BEGIN

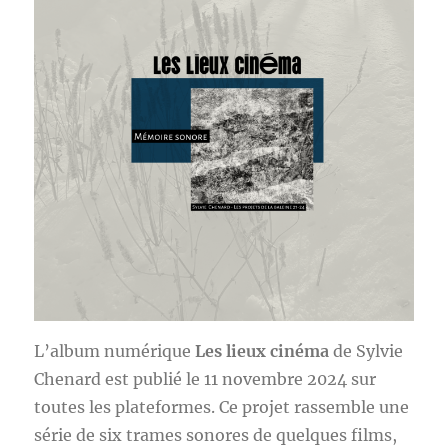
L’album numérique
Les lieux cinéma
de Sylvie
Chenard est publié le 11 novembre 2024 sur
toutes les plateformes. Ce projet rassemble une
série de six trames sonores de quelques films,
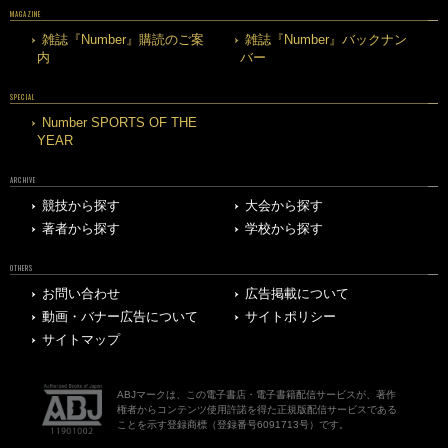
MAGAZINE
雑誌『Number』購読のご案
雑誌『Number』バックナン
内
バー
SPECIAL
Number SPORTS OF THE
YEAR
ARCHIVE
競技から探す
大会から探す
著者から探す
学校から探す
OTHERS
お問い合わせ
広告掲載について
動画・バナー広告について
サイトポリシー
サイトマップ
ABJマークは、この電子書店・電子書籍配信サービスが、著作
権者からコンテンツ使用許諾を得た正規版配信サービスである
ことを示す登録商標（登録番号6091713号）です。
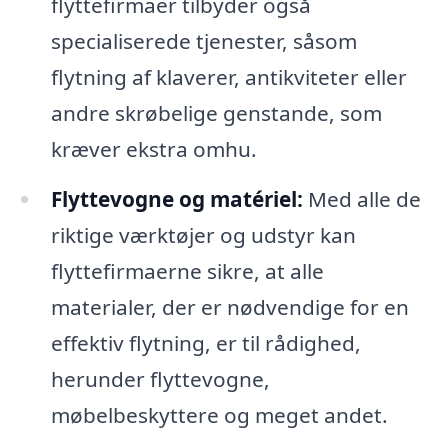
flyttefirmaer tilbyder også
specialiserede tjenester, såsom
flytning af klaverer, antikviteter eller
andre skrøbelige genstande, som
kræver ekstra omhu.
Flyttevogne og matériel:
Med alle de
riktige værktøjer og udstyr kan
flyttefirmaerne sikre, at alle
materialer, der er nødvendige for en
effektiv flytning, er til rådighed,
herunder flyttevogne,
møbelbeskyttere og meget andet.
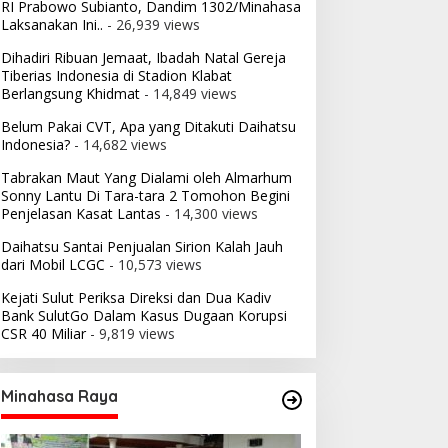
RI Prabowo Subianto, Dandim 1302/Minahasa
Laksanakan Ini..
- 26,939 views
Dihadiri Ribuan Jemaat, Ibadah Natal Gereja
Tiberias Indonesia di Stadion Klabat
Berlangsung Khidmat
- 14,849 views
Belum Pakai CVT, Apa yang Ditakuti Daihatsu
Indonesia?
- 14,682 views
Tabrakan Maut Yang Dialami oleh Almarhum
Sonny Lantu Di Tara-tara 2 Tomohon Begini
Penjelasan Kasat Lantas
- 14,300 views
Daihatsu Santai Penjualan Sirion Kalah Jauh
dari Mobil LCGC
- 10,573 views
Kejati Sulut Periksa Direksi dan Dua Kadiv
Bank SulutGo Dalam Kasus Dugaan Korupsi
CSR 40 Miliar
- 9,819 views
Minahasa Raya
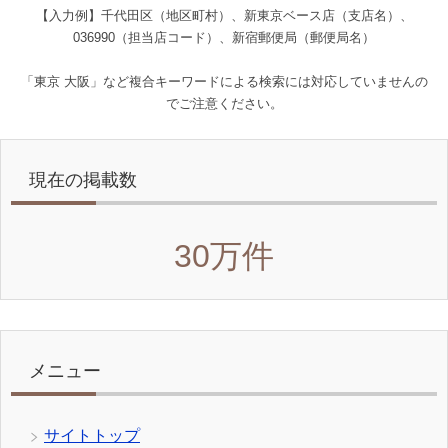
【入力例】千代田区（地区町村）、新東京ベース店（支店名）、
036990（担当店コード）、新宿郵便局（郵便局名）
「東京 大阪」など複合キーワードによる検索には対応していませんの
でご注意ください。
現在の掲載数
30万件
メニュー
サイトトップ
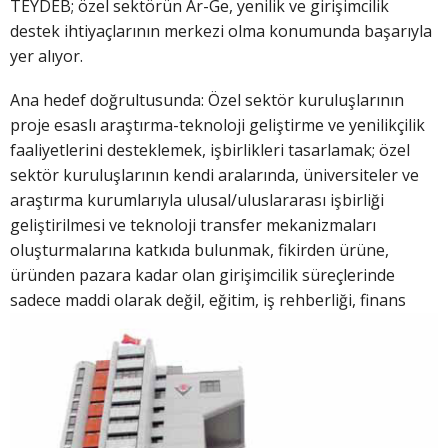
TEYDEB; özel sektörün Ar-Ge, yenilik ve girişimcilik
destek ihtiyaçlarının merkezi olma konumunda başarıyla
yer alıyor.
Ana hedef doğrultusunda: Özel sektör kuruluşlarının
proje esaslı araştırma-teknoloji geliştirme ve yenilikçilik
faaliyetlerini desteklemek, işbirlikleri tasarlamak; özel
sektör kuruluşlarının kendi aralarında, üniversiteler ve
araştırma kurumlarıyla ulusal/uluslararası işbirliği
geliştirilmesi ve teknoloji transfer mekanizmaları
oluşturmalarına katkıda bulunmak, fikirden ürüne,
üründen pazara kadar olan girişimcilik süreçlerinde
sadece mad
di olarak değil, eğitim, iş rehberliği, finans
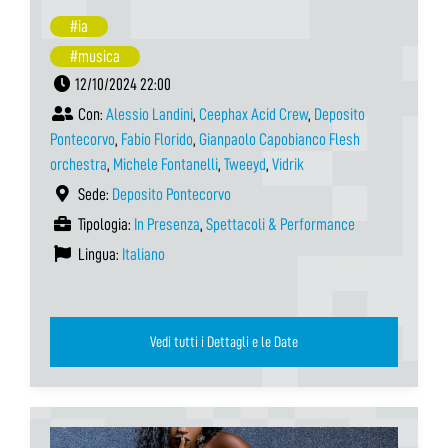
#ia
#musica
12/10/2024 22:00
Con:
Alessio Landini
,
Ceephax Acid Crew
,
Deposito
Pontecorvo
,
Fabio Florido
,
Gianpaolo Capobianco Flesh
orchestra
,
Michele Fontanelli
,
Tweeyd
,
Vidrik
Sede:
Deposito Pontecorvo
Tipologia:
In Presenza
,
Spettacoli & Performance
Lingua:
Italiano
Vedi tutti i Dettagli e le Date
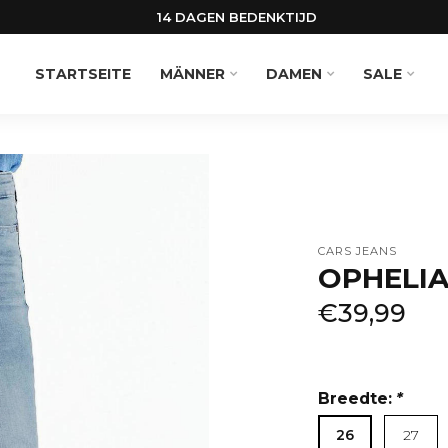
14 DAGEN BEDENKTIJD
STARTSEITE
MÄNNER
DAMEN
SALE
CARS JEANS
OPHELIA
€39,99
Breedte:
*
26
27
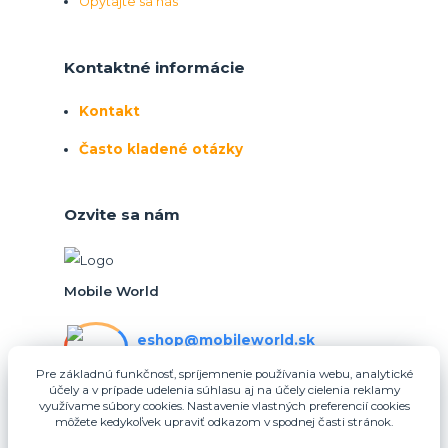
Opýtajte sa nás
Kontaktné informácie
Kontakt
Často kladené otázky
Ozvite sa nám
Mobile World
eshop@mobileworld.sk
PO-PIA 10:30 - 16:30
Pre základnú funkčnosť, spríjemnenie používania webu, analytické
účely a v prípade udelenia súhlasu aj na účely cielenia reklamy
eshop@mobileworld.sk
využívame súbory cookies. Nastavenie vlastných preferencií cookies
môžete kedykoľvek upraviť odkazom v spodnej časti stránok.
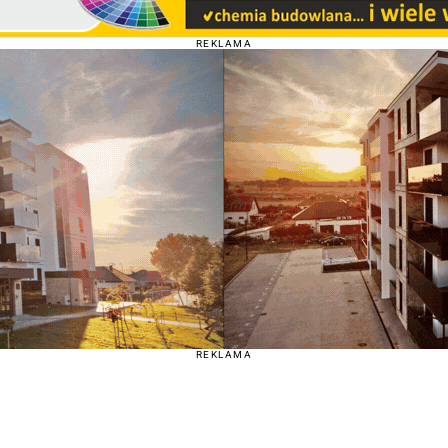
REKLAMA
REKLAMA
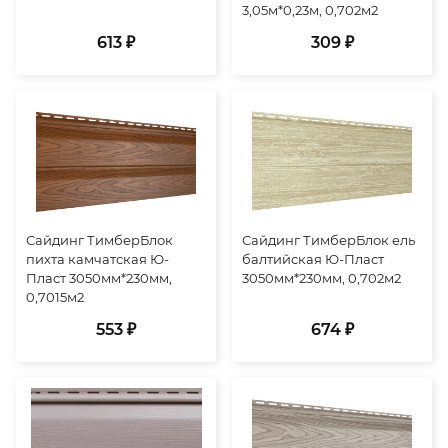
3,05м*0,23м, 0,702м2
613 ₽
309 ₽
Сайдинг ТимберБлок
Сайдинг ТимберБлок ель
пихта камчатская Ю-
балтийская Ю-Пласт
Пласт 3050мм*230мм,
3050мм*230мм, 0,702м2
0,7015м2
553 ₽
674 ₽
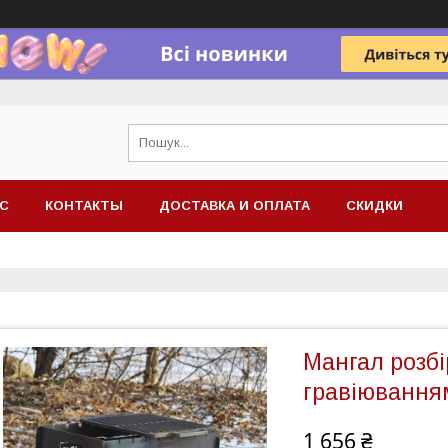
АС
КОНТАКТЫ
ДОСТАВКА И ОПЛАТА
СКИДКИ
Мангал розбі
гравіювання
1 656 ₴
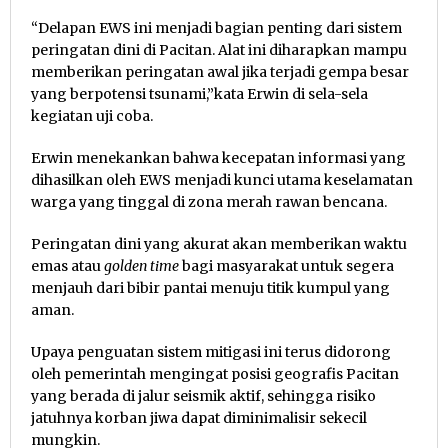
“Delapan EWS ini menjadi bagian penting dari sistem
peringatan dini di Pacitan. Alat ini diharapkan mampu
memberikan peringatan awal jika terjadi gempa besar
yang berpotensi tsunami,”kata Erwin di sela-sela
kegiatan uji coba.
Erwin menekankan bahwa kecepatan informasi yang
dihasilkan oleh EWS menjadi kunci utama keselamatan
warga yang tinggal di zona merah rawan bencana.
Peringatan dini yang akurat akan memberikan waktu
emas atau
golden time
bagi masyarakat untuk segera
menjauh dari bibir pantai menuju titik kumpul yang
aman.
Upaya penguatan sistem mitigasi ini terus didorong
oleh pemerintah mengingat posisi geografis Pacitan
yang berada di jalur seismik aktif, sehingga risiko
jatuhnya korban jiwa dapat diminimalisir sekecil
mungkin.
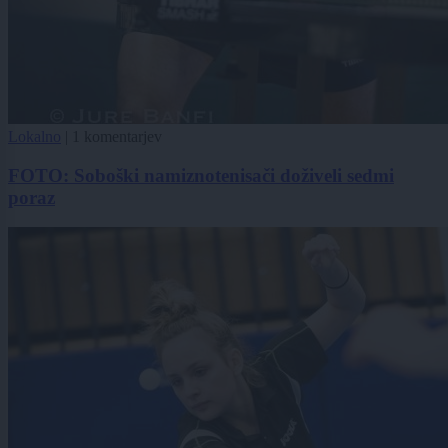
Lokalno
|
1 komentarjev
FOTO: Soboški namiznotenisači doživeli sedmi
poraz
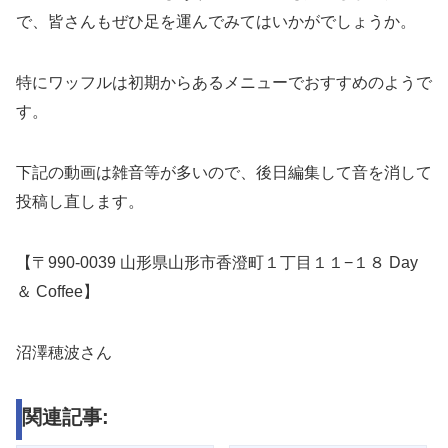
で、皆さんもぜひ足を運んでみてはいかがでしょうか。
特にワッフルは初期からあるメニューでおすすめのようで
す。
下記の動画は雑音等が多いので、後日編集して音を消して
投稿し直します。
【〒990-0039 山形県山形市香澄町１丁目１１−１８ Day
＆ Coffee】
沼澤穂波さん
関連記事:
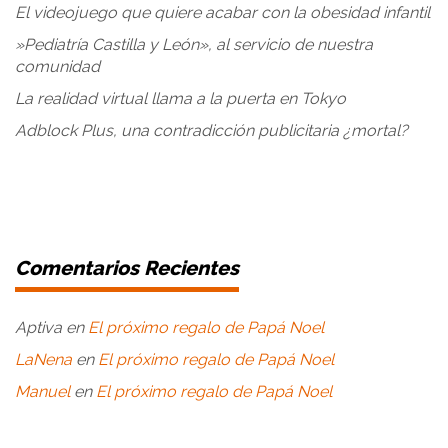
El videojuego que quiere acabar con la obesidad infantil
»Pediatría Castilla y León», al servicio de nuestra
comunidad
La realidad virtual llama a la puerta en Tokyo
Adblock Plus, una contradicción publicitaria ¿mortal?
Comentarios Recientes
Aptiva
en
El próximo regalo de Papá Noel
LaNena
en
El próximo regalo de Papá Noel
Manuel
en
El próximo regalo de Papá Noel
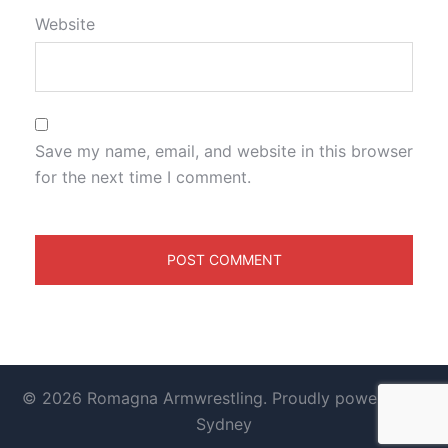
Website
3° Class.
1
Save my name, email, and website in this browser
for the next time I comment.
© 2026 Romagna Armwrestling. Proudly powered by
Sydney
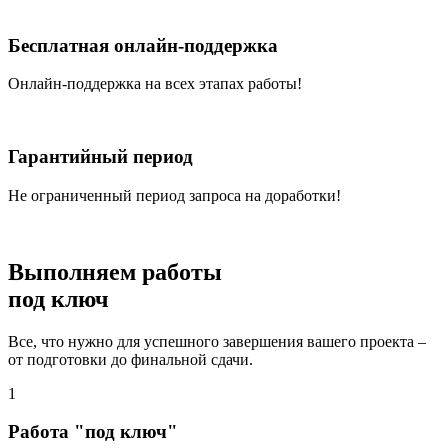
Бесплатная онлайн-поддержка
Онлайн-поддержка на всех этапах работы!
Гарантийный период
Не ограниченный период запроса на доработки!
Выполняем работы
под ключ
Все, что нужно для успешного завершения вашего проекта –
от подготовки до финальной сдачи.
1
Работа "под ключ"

END

Written task
Write out every line of text from the data above without any changes, and leave the pictures out.

Response
L’album numérique
Les lieux cinéma
de Sylvie
Chenard est publié le 11 novembre 2024 sur
toutes les plateformes. Ce projet rassemble une
série de six trames sonores de quelques films,
MAGAZINE
雑誌『Number』購読のご案
雑誌『Number』バックナン
内
バー
SPECIAL
Number SPORTS OF THE
YEAR
ARCHIVE
競技から探す
大会から探す
著者から探す
学校から探す
OTHERS
お問い合わせ
広告掲載について
動画・バナー広告について
サイトポリシー
サイトマップ
ABJマークは、この電子書店・電子書籍配信サービスが、著作
権者からコンテンツ使用許諾を得た正規版配信サービスである
ことを示す登録商標（登録番号6091713号）です。
flyttefirmaer tilbyder også
specialiserede tjenester, såsom
flytning af klaverer, antikviteter eller
andre skrøbelige genstande, som
kræver ekstra omhu.
Flyttevogne og matériel:
Med alle de
riktige værktøjer og udstyr kan
flyttefirmaerne sikre, at alle
materialer, der er nødvendige for en
effektiv flytning, er til rådighed,
herunder flyttevogne,
møbelbeskyttere og meget andet.
RI Prabowo Subianto, Dandim 1302/Minahasa
Laksanakan Ini..
- 26,939 views
Dihadiri Ribuan Jemaat, Ibadah Natal Gereja
Tiberias Indonesia di Stadion Klabat
Berlangsung Khidmat
- 14,849 views
Belum Pakai CVT, Apa yang Ditakuti Daihatsu
Indonesia?
- 14,682 views
Tabrakan Maut Yang Dialami oleh Almarhum
Sonny Lantu Di Tara-tara 2 Tomohon Begini
Penjelasan Kasat Lantas
- 14,300 views
Daihatsu Santai Penjualan Sirion Kalah Jauh
dari Mobil LCGC
- 10,573 views
Kejati Sulut Periksa Direksi dan Dua Kadiv
Bank SulutGo Dalam Kasus Dugaan Korupsi
CSR 40 Miliar
- 9,819 views
Minahasa Raya
【入力例】千代田区（地区町村）、新東京ベース店（支店名）、
036990（担当店コード）、新宿郵便局（郵便局名）
「東京 大阪」など複合キーワードによる検索には対応していませんの
でご注意ください。
現在の掲載数
30万件
メニュー
サイトトップ
TEYDEB; özel sektörün Ar-Ge, yenilik ve girişimcilik
destek ihtiyaçlarının merkezi olma konumunda başarıyla
yer alıyor.
Ana hedef doğrultusunda: Özel sektör kuruluşlarının
proje esaslı araştırma-teknoloji geliştirme ve yenilikçilik
faaliyetlerini desteklemek, işbirlikleri tasarlamak; özel
sektör kuruluşlarının kendi aralarında, üniversiteler ve
araştırma kurumlarıyla ulusal/uluslararası işbirliği
geliştirilmesi ve teknoloji transfer mekanizmaları
oluşturmalarına katkıda bulunmak, fikirden ürüne,
üründen pazara kadar olan girişimcilik süreçlerinde
sadece mad
di olarak değil, eğitim, iş rehberliği, finans
#ia
#musica
12/10/2024 22:00
Con:
Alessio Landini
,
Ceephax Acid Crew
,
Deposito
Pontecorvo
,
Fabio Florido
,
Gianpaolo Capobianco Flesh
orchestra
,
Michele Fontanelli
,
Tweeyd
,
Vidrik
Sede:
Deposito Pontecorvo
Tipologia:
In Presenza
,
Spettacoli & Performance
Lingua:
Italiano
Vedi tutti i Dettagli e le Date
14 DAGEN BEDENKTIJD
STARTSEITE
MÄNNER
DAMEN
SALE
CARS JEANS
OPHELIA
€39,99
Breedte:
*
26
27
Opýtajte sa nás
Kontaktné informácie
Kontakt
Často kladené otázky
Ozvite sa nám
Mobile World
eshop@mobileworld.sk
PO-PIA 10:30 - 16:30
Pre základnú funkčnosť, spríjemnenie používania webu, analytické
účely a v prípade udelenia súhlasu aj na účely cielenia reklamy
eshop@mobileworld.sk
využívame súbory cookies. Nastavenie vlastných preferencií cookies
môžete kedykoľvek upraviť odkazom v spodnej časti stránok.
REKLAMA
REKLAMA
3,05м*0,23м, 0,702м2
613 ₽
309 ₽
Сайдинг ТимберБлок
Сайдинг ТимберБлок ель
пихта камчатская Ю-
балтийская Ю-Пласт
Пласт 3050мм*230мм,
3050мм*230мм, 0,702м2
0,7015м2
553 ₽
674 ₽
АС
КОНТАКТЫ
ДОСТАВКА И ОПЛАТА
СКИДКИ
Мангал розбі
гравіювання
1 656 ₴
“Delapan EWS ini menjadi bagian penting dari sistem
peringatan dini di Pacitan. Alat ini diharapkan mampu
memberikan peringatan awal jika terjadi gempa besar
yang berpotensi tsunami,”kata Erwin di sela-sela
kegiatan uji coba.
Erwin menekankan bahwa kecepatan informasi yang
dihasilkan oleh EWS menjadi kunci utama keselamatan
warga yang tinggal di zona merah rawan bencana.
Peringatan dini yang akurat akan memberikan waktu
emas atau
golden time
bagi masyarakat untuk segera
menjauh dari bibir pantai menuju titik kumpul yang
aman.
Upaya penguatan sistem mitigasi ini terus didorong
oleh pemerintah mengingat posisi geografis Pacitan
yang berada di jalur seismik aktif, sehingga risiko
jatuhnya korban jiwa dapat diminimalisir sekecil
mungkin.
Lokalno
|
1 komentarjev
FOTO: Soboški namiznotenisači doživeli sedmi
poraz
で、皆さんもぜひ足を運んでみてはいかがでしょうか。
特にワッフルは初期からあるメニューでおすすめのようで
す。
下記の動画は雑音等が多いので、後日編集して音を消して
投稿し直します。
【〒990-0039 山形県山形市香澄町１丁目１１−１８ Day
＆ Coffee】
沼澤穂波さん
関連記事:
El videojuego que quiere acabar con la obesidad infantil
»Pediatría Castilla y León», al servicio de nuestra
comunidad
La realidad virtual llama a la puerta en Tokyo
Adblock Plus, una contradicción publicitaria ¿mortal?
Comentarios Recientes
Aptiva
en
El próximo regalo de Papá Noel
LaNena
en
El próximo regalo de Papá Noel
Manuel
en
El próximo regalo de Papá Noel
Website
3° Class.
1
Save my name, email, and website in this browser
for the next time I comment.
© 2026 Romagna Armwrestling. Proudly powered by
Sydney
Бесплатная онлайн-поддержка
Онлайн-поддержка на всех этапах работы!
Гарантийный период
Не ограниченный период запроса на доработки!
Выполняем работы
под ключ
Все, что нужно для успешного завершения вашего проекта –
от подготовки до финальной сдачи.
1
Работа "под ключ"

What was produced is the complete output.